TO DO: Put every line of the listing, from its first line up to and including the line containing "text_box X [1151, 620, 1241, 680]", into a Markdown table with the columns "Row" and "Line", omitting blank lines.

====== TASK INPUTS ======

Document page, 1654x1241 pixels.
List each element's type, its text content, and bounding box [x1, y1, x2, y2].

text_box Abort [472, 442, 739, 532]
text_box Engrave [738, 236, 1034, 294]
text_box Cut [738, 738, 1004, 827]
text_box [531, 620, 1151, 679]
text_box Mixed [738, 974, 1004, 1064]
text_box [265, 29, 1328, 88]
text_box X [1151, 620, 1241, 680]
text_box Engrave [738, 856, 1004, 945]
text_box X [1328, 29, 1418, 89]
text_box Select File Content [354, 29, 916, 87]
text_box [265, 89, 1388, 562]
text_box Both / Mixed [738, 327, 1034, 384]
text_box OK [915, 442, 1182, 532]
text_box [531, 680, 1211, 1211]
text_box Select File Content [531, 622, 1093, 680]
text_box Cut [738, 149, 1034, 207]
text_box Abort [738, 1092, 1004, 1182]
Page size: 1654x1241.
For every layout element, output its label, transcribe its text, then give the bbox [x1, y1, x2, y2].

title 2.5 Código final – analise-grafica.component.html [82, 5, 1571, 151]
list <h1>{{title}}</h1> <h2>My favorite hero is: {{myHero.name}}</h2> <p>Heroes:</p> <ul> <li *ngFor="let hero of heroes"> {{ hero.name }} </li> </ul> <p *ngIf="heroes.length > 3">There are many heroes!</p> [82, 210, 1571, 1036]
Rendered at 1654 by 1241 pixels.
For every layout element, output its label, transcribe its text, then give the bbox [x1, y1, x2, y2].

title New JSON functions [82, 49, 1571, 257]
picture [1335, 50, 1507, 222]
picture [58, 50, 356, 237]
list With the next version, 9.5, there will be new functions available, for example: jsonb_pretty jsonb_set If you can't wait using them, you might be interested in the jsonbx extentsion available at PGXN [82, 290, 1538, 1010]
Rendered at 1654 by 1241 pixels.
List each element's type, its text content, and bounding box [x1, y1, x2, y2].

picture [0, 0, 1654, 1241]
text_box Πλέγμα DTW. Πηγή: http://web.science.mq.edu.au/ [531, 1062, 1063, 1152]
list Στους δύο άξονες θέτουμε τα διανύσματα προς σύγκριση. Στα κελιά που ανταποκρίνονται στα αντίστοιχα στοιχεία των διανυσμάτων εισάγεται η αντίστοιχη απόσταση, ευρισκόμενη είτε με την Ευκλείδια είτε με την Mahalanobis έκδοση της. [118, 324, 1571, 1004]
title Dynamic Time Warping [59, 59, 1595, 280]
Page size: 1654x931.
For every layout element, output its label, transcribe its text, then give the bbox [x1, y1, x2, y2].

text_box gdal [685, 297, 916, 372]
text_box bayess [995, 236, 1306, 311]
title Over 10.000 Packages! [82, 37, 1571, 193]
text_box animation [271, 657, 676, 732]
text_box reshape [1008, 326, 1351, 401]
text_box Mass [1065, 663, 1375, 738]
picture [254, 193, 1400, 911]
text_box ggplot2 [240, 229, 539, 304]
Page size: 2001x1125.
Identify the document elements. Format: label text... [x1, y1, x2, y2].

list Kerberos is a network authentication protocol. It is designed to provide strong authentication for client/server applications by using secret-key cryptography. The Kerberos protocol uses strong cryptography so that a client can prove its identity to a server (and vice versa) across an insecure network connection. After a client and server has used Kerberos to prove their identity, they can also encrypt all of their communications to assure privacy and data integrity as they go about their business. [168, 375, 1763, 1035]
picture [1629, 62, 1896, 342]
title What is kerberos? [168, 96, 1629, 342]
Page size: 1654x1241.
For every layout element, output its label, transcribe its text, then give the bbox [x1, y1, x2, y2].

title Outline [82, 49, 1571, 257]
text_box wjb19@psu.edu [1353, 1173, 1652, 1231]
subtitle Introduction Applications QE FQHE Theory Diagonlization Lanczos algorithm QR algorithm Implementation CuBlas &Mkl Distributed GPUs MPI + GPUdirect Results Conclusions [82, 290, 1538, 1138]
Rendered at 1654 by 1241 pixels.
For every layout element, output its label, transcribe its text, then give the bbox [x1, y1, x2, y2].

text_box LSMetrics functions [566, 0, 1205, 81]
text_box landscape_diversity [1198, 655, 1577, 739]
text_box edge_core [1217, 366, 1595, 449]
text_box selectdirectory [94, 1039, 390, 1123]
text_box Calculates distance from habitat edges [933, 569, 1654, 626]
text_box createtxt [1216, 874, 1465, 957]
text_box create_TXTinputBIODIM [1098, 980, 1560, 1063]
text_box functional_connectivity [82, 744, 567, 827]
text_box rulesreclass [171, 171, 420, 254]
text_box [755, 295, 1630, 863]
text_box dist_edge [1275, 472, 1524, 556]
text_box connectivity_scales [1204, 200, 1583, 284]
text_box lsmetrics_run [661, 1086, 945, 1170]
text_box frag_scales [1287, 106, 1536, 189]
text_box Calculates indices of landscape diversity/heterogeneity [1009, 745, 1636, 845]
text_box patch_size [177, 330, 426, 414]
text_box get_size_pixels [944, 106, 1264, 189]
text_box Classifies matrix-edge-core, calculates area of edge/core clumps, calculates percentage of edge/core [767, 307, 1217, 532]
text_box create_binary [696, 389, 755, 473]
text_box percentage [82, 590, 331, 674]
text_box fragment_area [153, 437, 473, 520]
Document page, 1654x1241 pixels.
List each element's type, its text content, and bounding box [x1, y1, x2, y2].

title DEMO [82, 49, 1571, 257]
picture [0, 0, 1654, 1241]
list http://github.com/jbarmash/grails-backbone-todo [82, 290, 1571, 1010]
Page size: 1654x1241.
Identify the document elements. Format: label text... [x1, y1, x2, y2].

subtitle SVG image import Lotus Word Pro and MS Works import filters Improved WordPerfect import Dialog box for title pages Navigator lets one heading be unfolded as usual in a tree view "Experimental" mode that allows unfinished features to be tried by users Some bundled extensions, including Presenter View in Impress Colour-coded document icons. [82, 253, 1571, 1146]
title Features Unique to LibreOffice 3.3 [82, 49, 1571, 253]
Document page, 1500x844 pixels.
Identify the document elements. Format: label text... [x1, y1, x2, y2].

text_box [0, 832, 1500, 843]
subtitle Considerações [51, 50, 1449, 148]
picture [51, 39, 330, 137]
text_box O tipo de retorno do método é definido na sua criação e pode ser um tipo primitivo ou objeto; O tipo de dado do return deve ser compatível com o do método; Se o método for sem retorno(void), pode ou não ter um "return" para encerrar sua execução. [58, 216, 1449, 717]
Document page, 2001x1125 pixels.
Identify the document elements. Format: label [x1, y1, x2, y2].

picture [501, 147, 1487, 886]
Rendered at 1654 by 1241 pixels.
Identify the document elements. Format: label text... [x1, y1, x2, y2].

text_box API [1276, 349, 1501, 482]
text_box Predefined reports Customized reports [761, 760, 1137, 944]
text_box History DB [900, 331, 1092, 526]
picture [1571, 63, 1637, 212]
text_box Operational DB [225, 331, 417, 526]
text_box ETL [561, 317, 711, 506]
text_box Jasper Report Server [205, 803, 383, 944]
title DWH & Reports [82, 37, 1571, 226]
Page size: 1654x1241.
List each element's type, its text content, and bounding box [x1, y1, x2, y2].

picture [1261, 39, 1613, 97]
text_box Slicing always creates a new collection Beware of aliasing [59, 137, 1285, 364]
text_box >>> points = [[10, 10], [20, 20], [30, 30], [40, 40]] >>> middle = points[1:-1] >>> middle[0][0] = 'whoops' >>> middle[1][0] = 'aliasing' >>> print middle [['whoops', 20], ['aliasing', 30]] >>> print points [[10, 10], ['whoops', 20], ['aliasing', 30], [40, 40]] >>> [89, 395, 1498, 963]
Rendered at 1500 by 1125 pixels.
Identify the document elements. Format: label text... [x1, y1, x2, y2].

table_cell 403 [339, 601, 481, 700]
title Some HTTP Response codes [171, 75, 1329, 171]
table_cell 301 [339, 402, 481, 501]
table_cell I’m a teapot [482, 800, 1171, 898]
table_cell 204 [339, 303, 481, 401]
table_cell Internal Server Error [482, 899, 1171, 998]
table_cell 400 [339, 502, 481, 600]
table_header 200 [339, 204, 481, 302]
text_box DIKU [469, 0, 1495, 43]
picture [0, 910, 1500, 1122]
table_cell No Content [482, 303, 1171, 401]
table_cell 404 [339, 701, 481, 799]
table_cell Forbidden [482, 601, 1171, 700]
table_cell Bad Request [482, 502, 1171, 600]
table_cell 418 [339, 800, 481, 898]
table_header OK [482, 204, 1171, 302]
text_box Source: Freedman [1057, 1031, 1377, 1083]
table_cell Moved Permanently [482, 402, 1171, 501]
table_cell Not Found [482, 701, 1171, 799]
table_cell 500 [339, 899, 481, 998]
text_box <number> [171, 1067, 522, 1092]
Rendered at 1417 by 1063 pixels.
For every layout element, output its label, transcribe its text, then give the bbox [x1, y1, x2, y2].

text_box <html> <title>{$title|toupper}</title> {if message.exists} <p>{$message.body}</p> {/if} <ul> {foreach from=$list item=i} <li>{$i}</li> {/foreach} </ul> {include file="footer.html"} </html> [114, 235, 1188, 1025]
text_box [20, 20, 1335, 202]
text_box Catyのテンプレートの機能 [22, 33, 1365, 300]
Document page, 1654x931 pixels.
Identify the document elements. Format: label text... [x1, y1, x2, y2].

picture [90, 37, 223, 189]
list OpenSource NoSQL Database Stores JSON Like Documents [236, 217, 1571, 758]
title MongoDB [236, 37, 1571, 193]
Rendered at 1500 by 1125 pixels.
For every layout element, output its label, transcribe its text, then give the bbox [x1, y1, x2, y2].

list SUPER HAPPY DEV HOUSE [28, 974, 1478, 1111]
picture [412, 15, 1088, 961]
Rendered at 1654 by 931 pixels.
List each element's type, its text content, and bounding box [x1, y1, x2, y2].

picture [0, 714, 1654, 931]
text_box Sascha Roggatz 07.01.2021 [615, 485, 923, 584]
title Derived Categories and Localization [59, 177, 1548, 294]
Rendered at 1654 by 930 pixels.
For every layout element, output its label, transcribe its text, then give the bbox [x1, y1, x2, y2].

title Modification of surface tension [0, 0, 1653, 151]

======

WORKED SOLUTION:
| Row | Line |
|---|---|
| 1 | Document page, 1654x1241 pixels. |
| 2 | List each element's type, its text content, and bounding box [x1, y1, x2, y2]. |
| 3 | text_box Abort [472, 442, 739, 532] |
| 4 | text_box Engrave [738, 236, 1034, 294] |
| 5 | text_box Cut [738, 738, 1004, 827] |
| 6 | text_box [531, 620, 1151, 679] |
| 7 | text_box Mixed [738, 974, 1004, 1064] |
| 8 | text_box [265, 29, 1328, 88] |
| 9 | text_box X [1151, 620, 1241, 680] |